Eighth Aerial Port Squadron, USAF in Vietnam

Rich Howard's Phouc Vinh Story

OLAP Phouc Vinh Army Air Field
8th Aerial Port Squadron

This is the gateway to Phuoc Vinh Army Air Field. The person in front is our army liaison. You can tell he is army with the bloused boots. In the back ground is the terminal with the passenger patio on the right. Our barracks were to the left. The welcome sign has 8th Aerial Port Sq on top. The terminal was open air with nothing to stop the hurricane of dust.
Phuoc Vinh was my first assignment after basic and tech school. As you can see I remembered how to keep my area in inspect order. Thank God for house girls. I had pictures of Gai, our house girl. But my wife threw them out.

This was my home from September ’69 to September ’70. My first three nights were spent on the floor. When I heard a loud noise, I was on the floor. My room mate, still in bed said “That’s outgoing”. On the fourth night I heard a loud noise and stayed in bed. My room mate is yelling “That’s incoming get on the floor”. That night I learn a very valuable life lesson – the difference between outgoing and incoming.

In May “70, I was sharing the hut with a MOB member Chris Hartley. That night I, the grizzly veteran, was showing off by naming the locations of mortar hits. As I was showing off, I realized that the mortars were being walking to my hut. I yelled got on the floor. I was a split second faster to the floor. Chris got his second Purple Heart; I got a month full of dirt.

The next morning while inspecting for damage, I see a line of shrapnel holes three inches above my mattress.

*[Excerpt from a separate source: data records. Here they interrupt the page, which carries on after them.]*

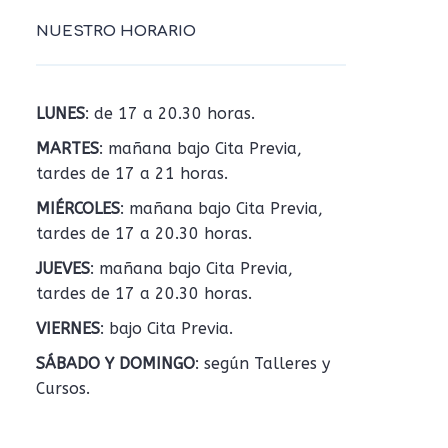
NUESTRO HORARIO
LUNES
: de 17 a 20.30 horas.
MARTES
: mañana bajo Cita Previa,
tardes de 17 a 21 horas.
MIÉRCOLES
: mañana bajo Cita Previa,
tardes de 17 a 20.30 horas.
JUEVES
: mañana bajo Cita Previa,
tardes de 17 a 20.30 horas.
VIERNES
: bajo Cita Previa.
SÁBADO Y DOMINGO
: según Talleres y
Cursos.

Funny story. At the start of rocket attack our NCOIC was in the shower. He made to our “bomb shelter” in time. A word about our “bomb shelter”. It was a hole dug next to and under the concrete floor of our hooch. No standing room you crotched down. Our NCOIC was the last one in our “bomb shelter”. He was crotched down with a wash cloth over his lap. When the all clear sounded he was the first out and mooned everyone in the shelter.
This is an aerial view of our blown up shower taken from the control tower. At the lower right is the Quonset hut that I stayed in. The center is the shower. To the left is the piss tube. In the upper left is the latrine.

This is the main building of OLAP, 8th Aerial port Sq. A combination of barrack and day room/kitchen//game room.

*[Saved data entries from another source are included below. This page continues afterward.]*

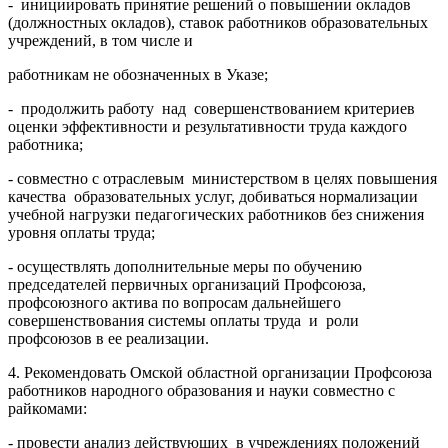
- инициировать принятие решений о повышении окладов
(должностных окладов), ставок работников образовательных
учреждений, в том числе и
работникам не обозначенных в Указе;
- продолжить работу над совершенствованием критериев
оценки эффективности и результативности труда каждого
работника;
- совместно с отраслевым министерством в целях повышения
качества образовательных услуг, добиваться нормализации
учебной нагрузки педагогических работников без снижения
уровня оплаты труда;
- осуществлять дополнительные меры по обучению
председателей первичных организаций Профсоюза,
профсоюзного актива по вопросам дальнейшего
совершенствования системы оплаты труда и роли
профсоюзов в ее реализации.
4. Рекомендовать Омской областной организации Профсоюза
работников народного образования и науки совместно с
райкомами:
- провести анализ действующих в учреждениях положений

I’m the tall one. Papa san was a Catholics who flee south when communist took over the North. Like any American tourists who think everyone in the world speaks English. Papa san would walk up to you and speaking Vietnamese like you understood everything he said. I just nod my head and listen. He was the hardest working Papa san in Vietnam.

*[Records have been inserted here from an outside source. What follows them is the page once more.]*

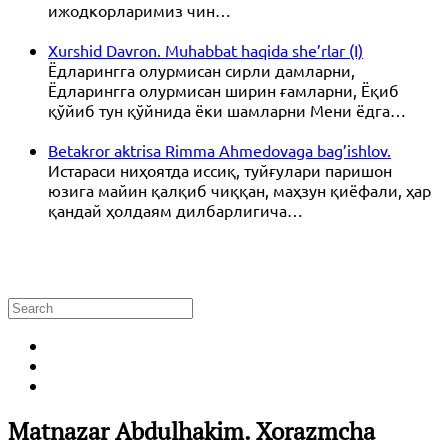
ижодкорларимиз чин…
Xurshid Davron. Muhabbat haqida she’rlar (I)
Ёдларингга олурмисан сирли дамларни,
Ёдларингга олурмисан ширин ғамларни, Ёқиб
қўйиб тун қўйнида ёки шамларни Мени ёдга…
Betakror aktrisa Rimma Ahmedovaga bag’ishlov.
Истараси ниҳоятда иссиқ, туйғулари паришон
юзига майин қалқиб чиққан, маҳзун қиёфали, ҳар
қандай ҳолдаям дилбарлигича…
Matnazar Abdulhakim. Xorazmcha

Sometimes a C130 has dead battery and no spare available. So like a car that you push start. You can push start a C130. You put a C130 in front of the stalled 130. Then run up the engines of the front 130 and use the prop wash to “push” the props of the stalled 130. If you can get the props turning fast enough the engines will start.

Now if you do this, like the Lt Col pilot in the front 130, you should check for loose objects like pallets. The prop wash picked up a pallet and blow the pallet into the C130 fuel tank. The plane was stilled flyable. Do not know what happened to the Lt Col. I sure he did not make Col.

I have seen a C130 jump started using a AT.


Sounds crazy, but it happened. There was a C7 that needed loading and we did not have an AT. The Army forklift was not suitable for loading a C7. I came up with the idea of using a K-Loader as a bridge (Our NCOIC acted like it was his idea). We removed the side rails to get up close to the plane. Used the Army forklift to load the K-Loader and pushed the pallet into the C7. If I remember right, the man on the ground is our NCOIC; the pusher is Gary Aukes, Buffalo Center Iowa.
Santa Boo

Sombody thought that painting Santa Clause on the front of a Caribau would improve moral. Works for me. Phouc Vinh Xmas '69'.
There is not much to say about Phuoc Vinh village. The largest industry is house girls. Made two trips to PV and found nothing interesting.

Two dirt streets and not much else. Two bars with grandma ‘cherry girls’.
This is the local Catholic Church. The shrine of Virgin Mary is made with pallets.